Ma, dopo l’ultima pagina, a libro chiuso, c’è ancora qualcosa che fa pensare. Che non so quanto fosse nelle intenzioni di De Rosa, quando si è appassionato alla storia: vedendo un manifesto, Jodie Foster ne “Il silenzio degli innocenti” con la bocca chiusa da una falena, sul cui dorso sette corpi nudi di donna formano un minuscolo teschio. È l’opera di Dalì, In voluptas mors, ripresa dal sodale Halsman.

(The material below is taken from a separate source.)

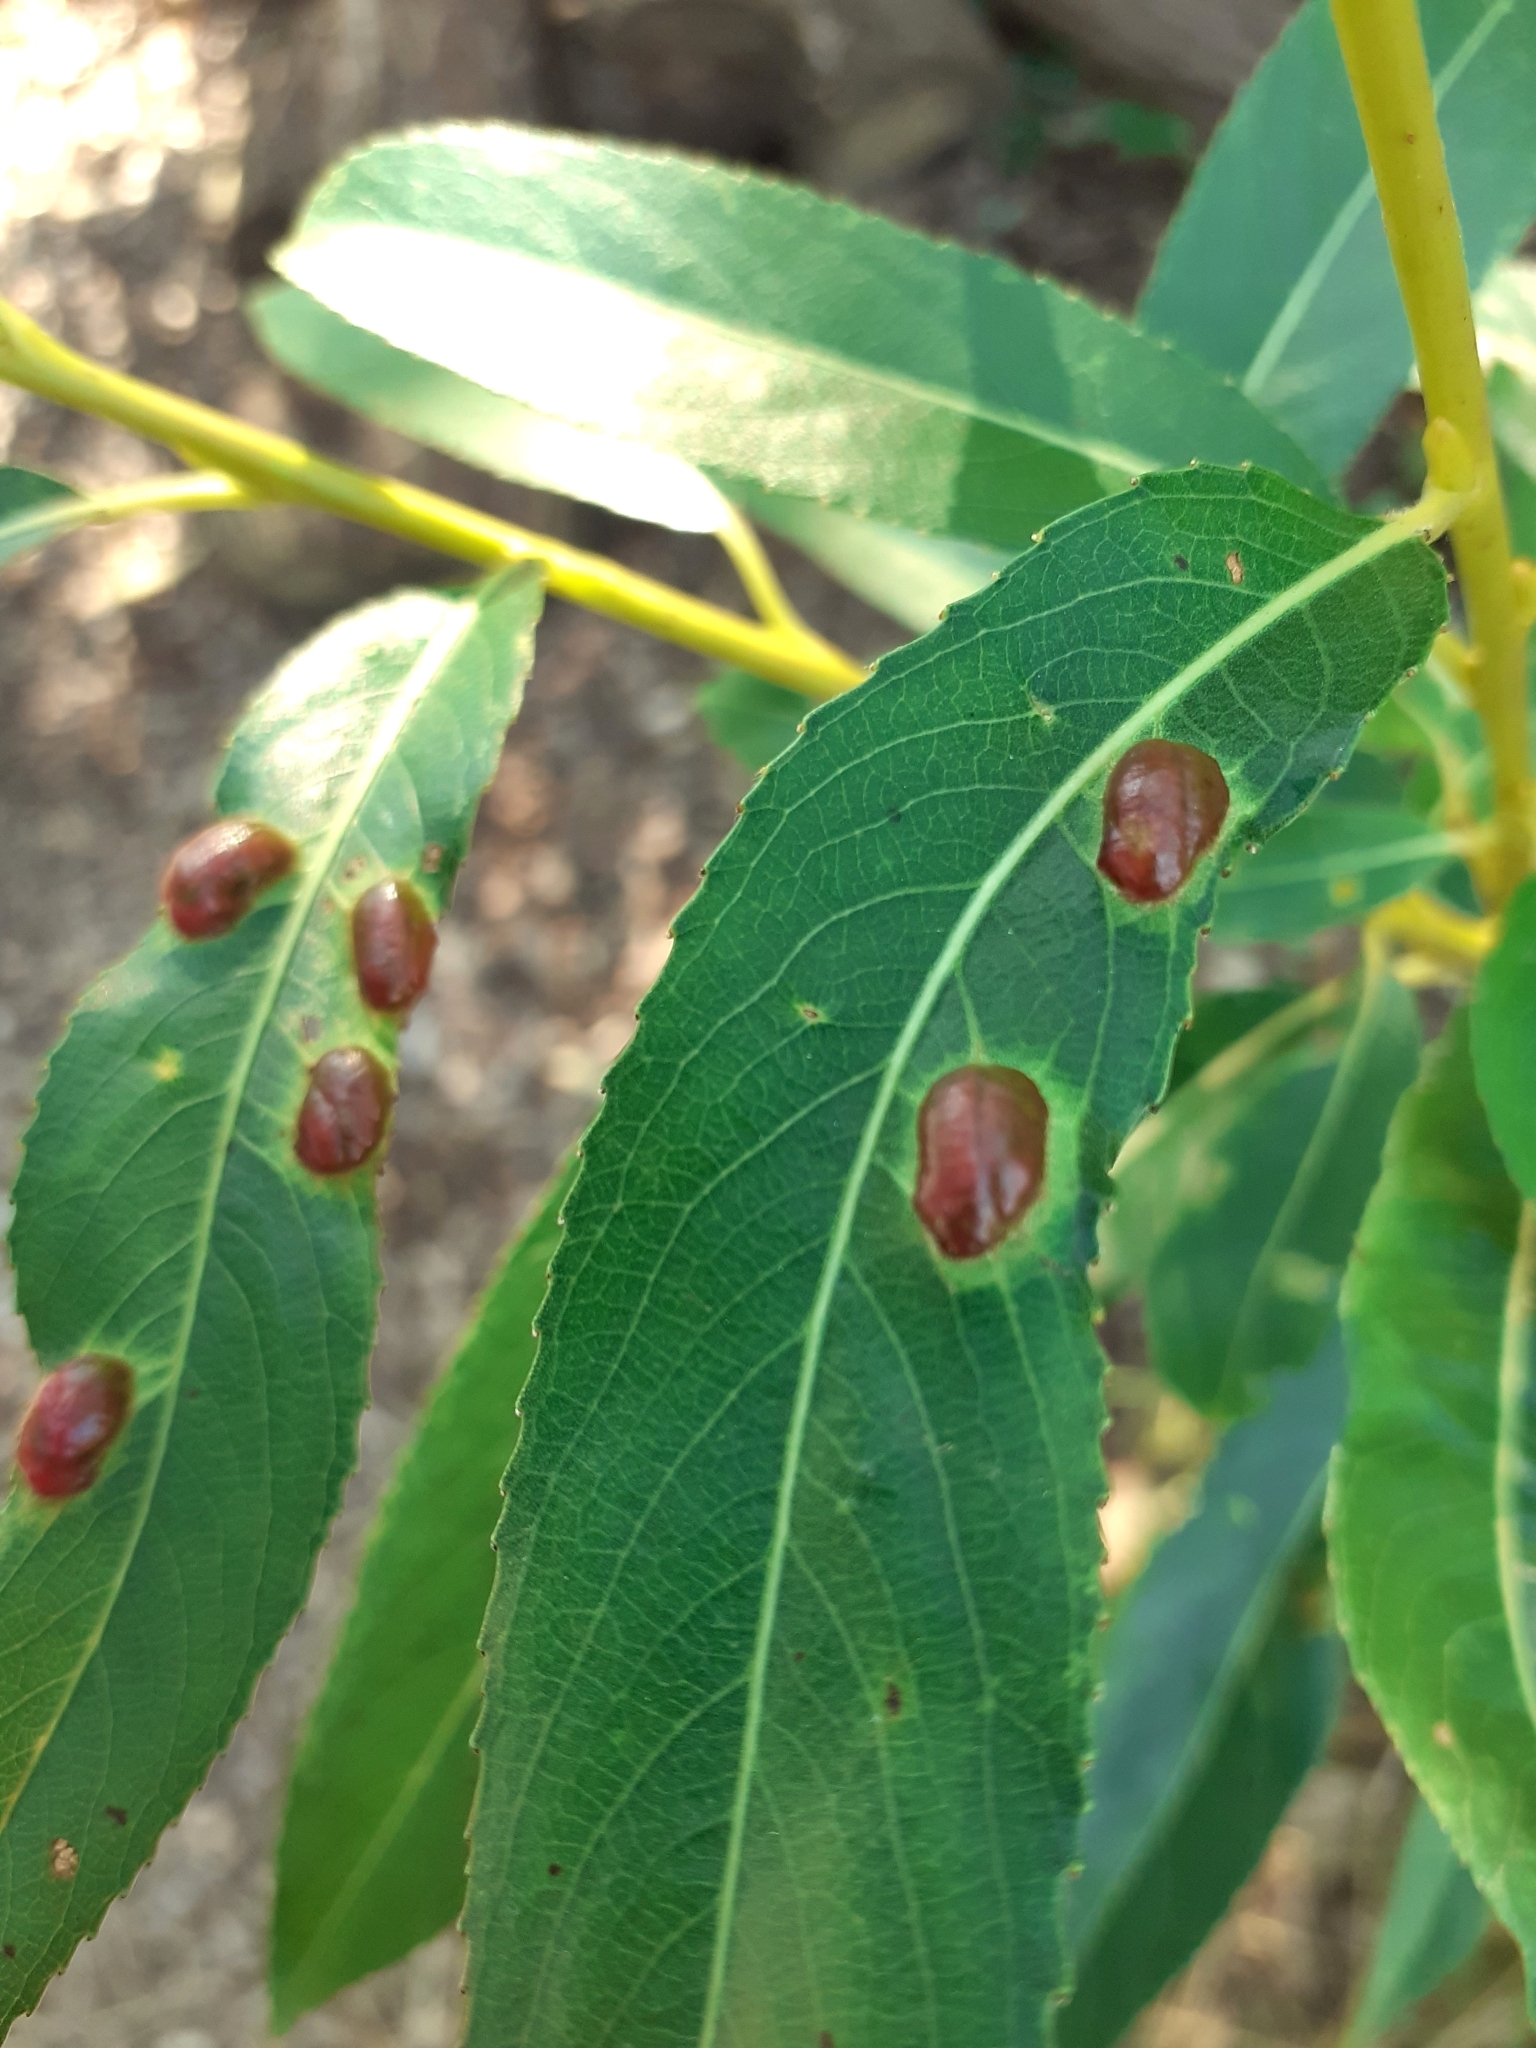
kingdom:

Il libro ha sullo sfondo gli anni bui del primo Novecento, e, in seguito, l’epidemia americana dell’immaginario occidentale che esplode dopo la fine della Seconda guerra mondiale; racconta indirettamente il declino del Vecchio continente, l’orlo del precipizio non solo del vecchio Halsman nello Zillertal austriaco ma dell’Europa intera, e poi l’american way of life, e le sue icone consacrate dagli scatti di Halsman. Ma a far pensare, da ultimo è il chiasma che prende forma grazie alla biografia del fotografo: essere europei, essere americani: come si compongono queste due metà? Come si compongono oggi? Nel libro non compare la parola Occidente, usata per tutto il secolo scorso per tenerle insieme. Oggi viene il dubbio che quella parola non funzioni più. Halsman ha usato discrezione, ironia e un paio di pensosi occhiali per attraversare la follia europea e mantenere sufficiente distacco negli anni del grande successo d’oltreoceano. Ma quali doti occorrono oggi per tenere ancora insieme una storia europea in America, americana in Europa?